▸ **Directions**: Recast these lines as a Markdown table with the columns "Row" and "Text," giving each line its own numbered row and skipping blank lines. Leave the pictures out of the table.

Page images and their extracted text:

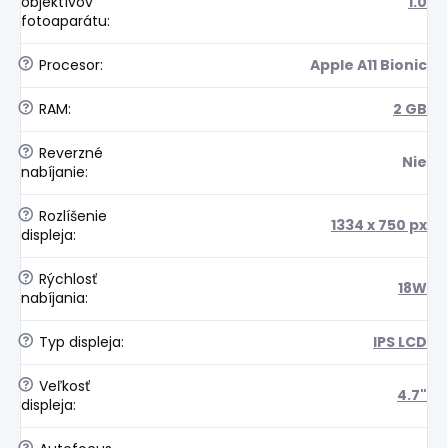
objektívov
1.0
fotoaparátu
:
?
Procesor
:
Apple A11 Bionic
?
RAM
:
2 GB
?
Reverzné
Nie
nabíjanie
:
?
Rozlíšenie
1334 x 750 px
displeja
:
?
Rýchlosť
18W
nabíjania
:
?
Typ displeja
:
IPS LCD
?
Veľkosť
4.7"
displeja
:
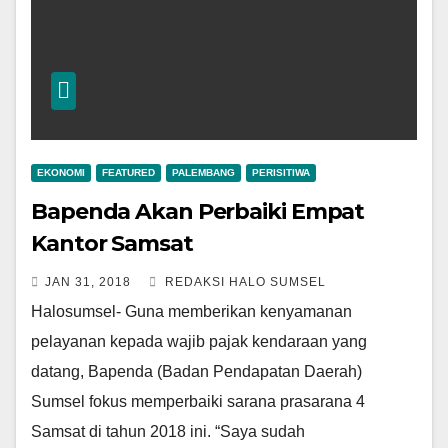
EKONOMI
FEATURED
PALEMBANG
PERISITIWA
Bapenda Akan Perbaiki Empat
Kantor Samsat
JAN 31, 2018
REDAKSI HALO SUMSEL
Halosumsel- Guna memberikan kenyamanan
pelayanan kepada wajib pajak kendaraan yang
datang, Bapenda (Badan Pendapatan Daerah)
Sumsel fokus memperbaiki sarana prasarana 4
Samsat di tahun 2018 ini. “Saya sudah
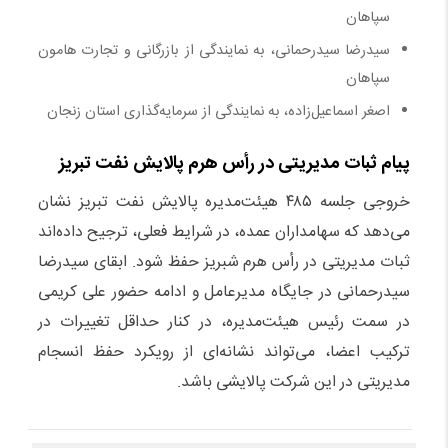
سپاهان
سیدرضا سیدرحمانی، به نمایندگی از بازرگانی و تجارت هامون
سپاهان
اصغر اسماعیل‌زاده، به نمایندگی از سرمایه‌گذاری استان زنجان
پیام ثبات مدیریتی در رأس هرم پالایش نفت تبریز
خروجی جلسه ۴۸۵ هیئت‌مدیره پالایش نفت تبریز نشان
می‌دهد که سهامداران عمده، در شرایط فعلی، ترجیح داده‌اند
ثبات مدیریتی در رأس هرم شبریز حفظ شود. ابقای سیدرضا
سیدرحمانی در جایگاه مدیرعامل و ادامه حضور علی کریمی
در سمت رئیس هیئت‌مدیره، در کنار حداقل تغییرات در
ترکیب اعضا، می‌تواند نشانه‌ای از رویکرد حفظ انسجام
مدیریتی در این شرکت پالایشی باشد.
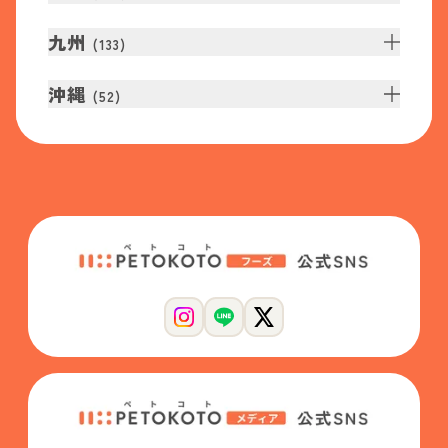
九州
(
133
)
沖縄
(
52
)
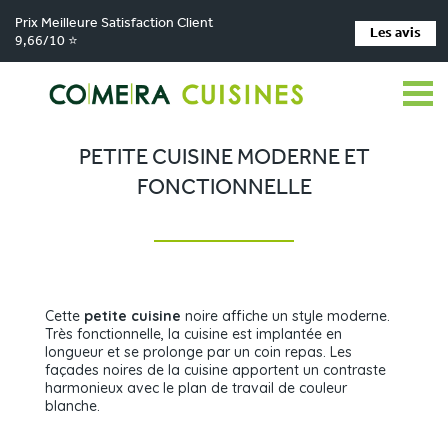
Prix Meilleure Satisfaction Client
Les avis
9,66/10 ⭐
Comera Cuisines
Nos magasins de cuisine
Cuisiniste BALMA
>
>
>
Réalisations
Petite cuisine moderne et fonctionnelle
>
PETITE CUISINE MODERNE ET
FONCTIONNELLE
Cette
petite cuisine
noire affiche un style moderne.
Très fonctionnelle, la cuisine est implantée en
longueur et se prolonge par un coin repas. Les
façades noires de la cuisine apportent un contraste
harmonieux avec le plan de travail de couleur
blanche.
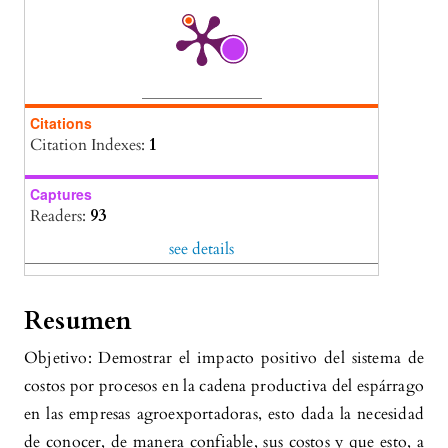
agrícolas.
LATAM Revista Latinoamericana de
Ciencias Sociales y Humanidades, 6(1).
10.56712/latam.v6i1.3568
Citations
José-Miguel Quichiz-Ramírez, Raquel-Margot
Citation Indexes:
1
Gómez- Oscorima, Ramón-Alberto Diez-
Matallana, Carolay-Zully Vásquez-Quispe
(2024)
Captures
Readers:
93
Nuevos destinos para el espárrago (Asparagus
officinalis) peruano.
Fórum Empresarial, 31.
see details
10.33801/fe.v28i2.21421
Resumen
Objetivo: Demostrar el impacto positivo del sistema de
costos por procesos en la cadena productiva del espárrago
en las empresas agroexportadoras, esto dada la necesidad
de conocer, de manera confiable, sus costos y que esto, a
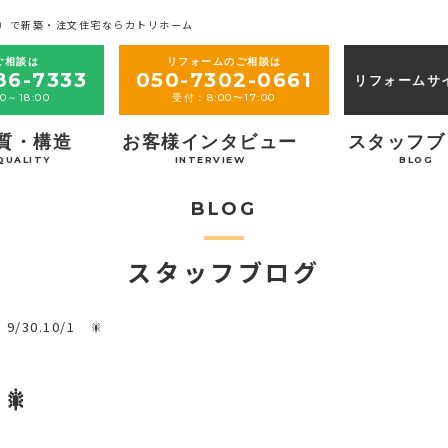
）で新築・注文住宅ならカトリホーム
ご相談は
リフォームのご相談は
86-7333
050-7302-0661
リフォームサ
0～18:00
受付：8:00〜17:00
質・構造
お客様インタビュー
スタッフブ
QUALITY
INTERVIEW
BLOG
BLOG
スタッフブログ
/30.10/1 🎇
🎇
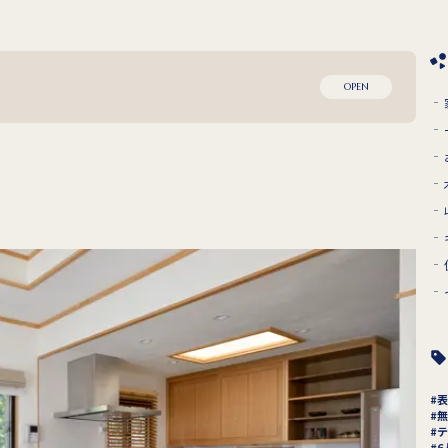
OPEN
表
無
テ
6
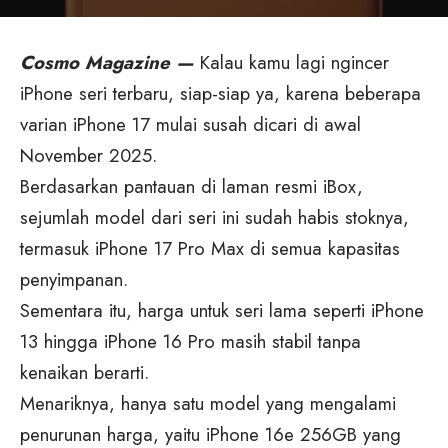
Cosmo Magazine —
Kalau kamu lagi ngincer
iPhone seri terbaru, siap-siap ya, karena beberapa
varian iPhone 17 mulai susah dicari di awal
November 2025.
Berdasarkan pantauan di laman resmi iBox,
sejumlah model dari seri ini sudah habis stoknya,
termasuk iPhone 17 Pro Max di semua kapasitas
penyimpanan.
Sementara itu, harga untuk seri lama seperti iPhone
13 hingga iPhone 16 Pro masih stabil tanpa
kenaikan berarti.
Menariknya, hanya satu model yang mengalami
penurunan harga, yaitu iPhone 16e 256GB yang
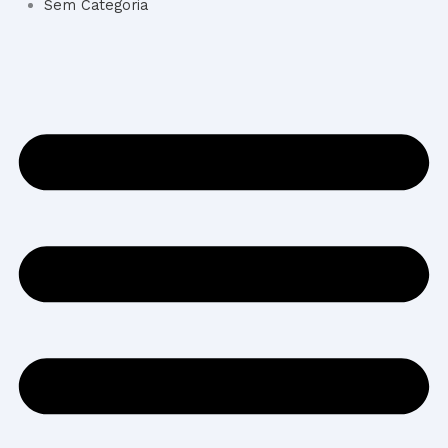
Sem Categoria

▸ **Result**:
| Row | Text |
|---|---|
| 1 | objektívov |
| 2 | 1.0 |
| 3 | fotoaparátu |
| 4 | : |
| 5 | ? |
| 6 | Procesor |
| 7 | : |
| 8 | Apple A11 Bionic |
| 9 | ? |
| 10 | RAM |
| 11 | : |
| 12 | 2 GB |
| 13 | ? |
| 14 | Reverzné |
| 15 | Nie |
| 16 | nabíjanie |
| 17 | : |
| 18 | ? |
| 19 | Rozlíšenie |
| 20 | 1334 x 750 px |
| 21 | displeja |
| 22 | : |
| 23 | ? |
| 24 | Rýchlosť |
| 25 | 18W |
| 26 | nabíjania |
| 27 | : |
| 28 | ? |
| 29 | Typ displeja |
| 30 | : |
| 31 | IPS LCD |
| 32 | ? |
| 33 | Veľkosť |
| 34 | 4.7" |
| 35 | displeja |
| 36 | : |
| 37 | EKONOMI |
| 38 | FEATURED |
| 39 | PALEMBANG |
| 40 | PERISITIWA |
| 41 | Bapenda Akan Perbaiki Empat |
| 42 | Kantor Samsat |
| 43 | JAN 31, 2018 |
| 44 | REDAKSI HALO SUMSEL |
| 45 | Halosumsel- Guna memberikan kenyamanan |
| 46 | pelayanan kepada wajib pajak kendaraan yang |
| 47 | datang, Bapenda (Badan Pendapatan Daerah) |
| 48 | Sumsel fokus memperbaiki sarana prasarana 4 |
| 49 | Samsat di tahun 2018 ini. “Saya sudah |
| 50 | سپاهان |
| 51 | سیدرضا سیدرحمانی، به نمایندگی از بازرگانی و تجارت هامون |
| 52 | سپاهان |
| 53 | اصغر اسماعیل‌زاده، به نمایندگی از سرمایه‌گذاری استان زنجان |
| 54 | پیام ثبات مدیریتی در رأس هرم پالایش نفت تبریز |
| 55 | خروجی جلسه ۴۸۵ هیئت‌مدیره پالایش نفت تبریز نشان |
| 56 | می‌دهد که سهامداران عمده، در شرایط فعلی، ترجیح داده‌اند |
| 57 | ثبات مدیریتی در رأس هرم شبریز حفظ شود. ابقای سیدرضا |
| 58 | سیدرحمانی در جایگاه مدیرعامل و ادامه حضور علی کریمی |
| 59 | در سمت رئیس هیئت‌مدیره، در کنار حداقل تغییرات در |
| 60 | ترکیب اعضا، می‌تواند نشانه‌ای از رویکرد حفظ انسجام |
| 61 | مدیریتی در این شرکت پالایشی باشد. |
| 62 | 九州 |
| 63 | ( |
| 64 | 133 |
| 65 | ) |
| 66 | 沖縄 |
| 67 | ( |
| 68 | 52 |
| 69 | ) |
| 70 | Prix Meilleure Satisfaction Client |
| 71 | Les avis |
| 72 | 9,66/10 ⭐ |
| 73 | Comera Cuisines |
| 74 | Nos magasins de cuisine |
| 75 | Cuisiniste BALMA |
| 76 | > |
| 77 | > |
| 78 | > |
| 79 | Réalisations |
| 80 | Petite cuisine moderne et fonctionnelle |
| 81 | > |
| 82 | PETITE CUISINE MODERNE ET |
| 83 | FONCTIONNELLE |
| 84 | Cette |
| 85 | petite cuisine |
| 86 | noire affiche un style moderne. |
| 87 | Très fonctionnelle, la cuisine est implantée en |
| 88 | longueur et se prolonge par un coin repas. Les |
| 89 | façades noires de la cuisine apportent un contraste |
| 90 | harmonieux avec le plan de travail de couleur |
| 91 | blanche. |
| 92 | agrícolas. |
| 93 | LATAM Revista Latinoamericana de |
| 94 | Ciencias Sociales y Humanidades, 6(1). |
| 95 | 10.56712/latam.v6i1.3568 |
| 96 | Citations |
| 97 | José-Miguel Quichiz-Ramírez, Raquel-Margot |
| 98 | Citation Indexes: |
| 99 | 1 |
| 100 | Gómez- Oscorima, Ramón-Alberto Diez- |
| 101 | Matallana, Carolay-Zully Vásquez-Quispe |
| 102 | (2024) |
| 103 | Captures |
| 104 | Readers: |
| 105 | 93 |
| 106 | Nuevos destinos para el espárrago (Asparagus |
| 107 | officinalis) peruano. |
| 108 | Fórum Empresarial, 31. |
| 109 | see details |
| 110 | 10.33801/fe.v28i2.21421 |
| 111 | Resumen |
| 112 | Objetivo: Demostrar el impacto positivo del sistema de |
| 113 | costos por procesos en la cadena productiva del espárrago |
| 114 | en las empresas agroexportadoras, esto dada la necesidad |
| 115 | de conocer, de manera confiable, sus costos y que esto, a |
| 116 | ）で新築・注文住宅ならカトリホーム |
| 117 | ご相談は |
| 118 | リフォームのご相談は |
| 119 | 86-7333 |
| 120 | 050-7302-0661 |
| 121 | リフォームサ |
| 122 | 0～18:00 |
| 123 | 受付：8:00〜17:00 |
| 124 | 質・構造 |
| 125 | お客様インタビュー |
| 126 | スタッフブ |
| 127 | QUALITY |
| 128 | INTERVIEW |
| 129 | BLOG |
| 130 | BLOG |
| 131 | スタッフブログ |
| 132 | /30.10/1 🎇 |
| 133 | 🎇 |
| 134 | OPEN |
| 135 | 表 |
| 136 | 無 |
| 137 | テ |
| 138 | 6 |
| 139 | Cosmo Magazine — |
| 140 | Kalau kamu lagi ngincer |
| 141 | iPhone seri terbaru, siap-siap ya, karena beberapa |
| 142 | varian iPhone 17 mulai susah dicari di awal |
| 143 | November 2025. |
| 144 | Berdasarkan pantauan di laman resmi iBox, |
| 145 | sejumlah model dari seri ini sudah habis stoknya, |
| 146 | termasuk iPhone 17 Pro Max di semua kapasitas |
| 147 | penyimpanan. |
| 148 | Sementara itu, harga untuk seri lama seperti iPhone |
| 149 | 13 hingga iPhone 16 Pro masih stabil tanpa |
| 150 | kenaikan berarti. |
| 151 | Menariknya, hanya satu model yang mengalami |
| 152 | penurunan harga, yaitu iPhone 16e 256GB yang |
| 153 | Sem Categoria |